Comments (21)
Just to debug: Have you tried calling the tool by using its full path? I.e.
/home/xin/.nextflow/assets/sanger-pathogens/companion/bin/update_references.lua
instead of however you called it before (so no relative paths)?
Also, what GenomeTools (gt
) version are you using? Can you try calling the tool as:
gt /home/xin/.nextflow/assets/sanger-pathogens/companion/bin/update_references.lua
and see what happens?
from companion.
Thanks for you prompt reply.
xin@compare-vm-1:/analysis/xin/parasite/bin$ gt /home/xin/.nextflow/assets/sanger-pathogens/companion/bin/update_references.lua
tool '/home/xin/.nextflow/assets/sanger-pathogens/companion/bin/update_references.lua' not found; option -help lists possible tools
xin@compare-vm-1:/analysis/xin/parasite/bin$ ls -l /home/xin/.nextflow/assets/sanger-pathogens/companion/bin/update_references.lua
-rwxrwxr-x 1 xin xin 14960 Jun 4 17:17 /home/xin/.nextflow/assets/sanger-pathogens/companion/bin/update_references.lua
gt -version
gt (GenomeTools) 0.6.5 (2018-06-04 10:46:00)
Copyright (c) 2003-2007 Gordon Gremme [email protected]
Copyright (c) 2003-2007 Center for Bioinformatics, University of Hamburg
See LICENSE file or http://genometools.org/license.html for license details.
Used compiler: gcc (GCC) 4.8.5 20150623 (Red Hat 4.8.5-11)

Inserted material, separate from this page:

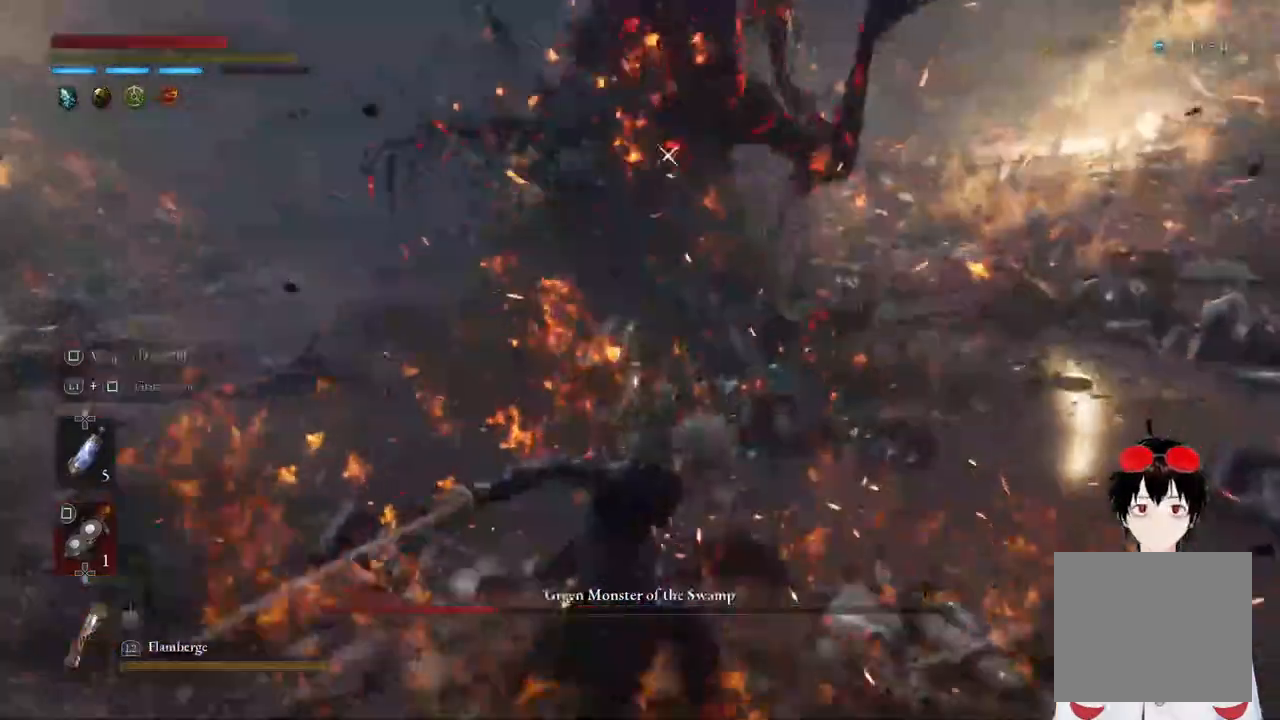
{"buttons": ["L2"], "left_stick": "right", "right_stick": "center", "events": []}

Compile flags: -Wall -Os -I/homes/xin/Downloads/genometools-0.6.5/src -I/homes/xin/Downloads/genometools-0.6.5/obj
from companion.
Thanks! First of all, please install a newer GenomeTools version, the one you seem to use is quite old and does not support some of the features the Lua script needs to run. GenomeTools is at version 1.5.10 currently (http://genometools.org/pub/)
from companion.
Many thanks for your support!
from companion.
@satta
I am considering download the reference genomes from ftp://ftp.sanger.ac.uk/pub/project/pathogens/companion/CryptoDB.org/. There is references.json and references-in.json files, but no config file.

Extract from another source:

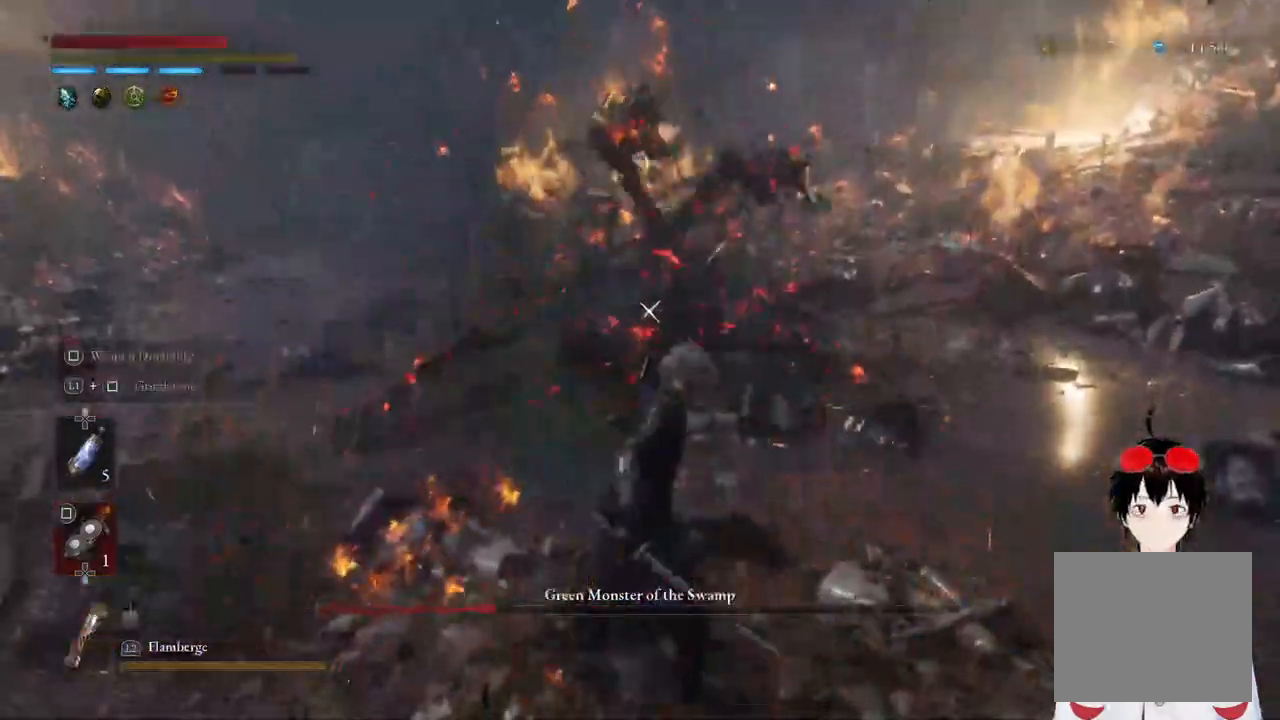
{"buttons": ["L2"], "left_stick": "center", "right_stick": "center", "events": [[233, "left_stick", "up-right"], [500, "left_stick", "center"]]}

Can they be directly put into the command line "nextflow run sanger-pathogens/companion" or update_references.lua still need to be run to import the reference data?
from companion.
update_references.lua
is only needed to build new references from basic sequence+annotation files. The pre-compiled files should be usable directly by downloading them and using their location in the Companion workflow's config file as the value of the ref_dir
variable. For example:
ref_dir = "/path/to/my/companion/CryptoDB.org"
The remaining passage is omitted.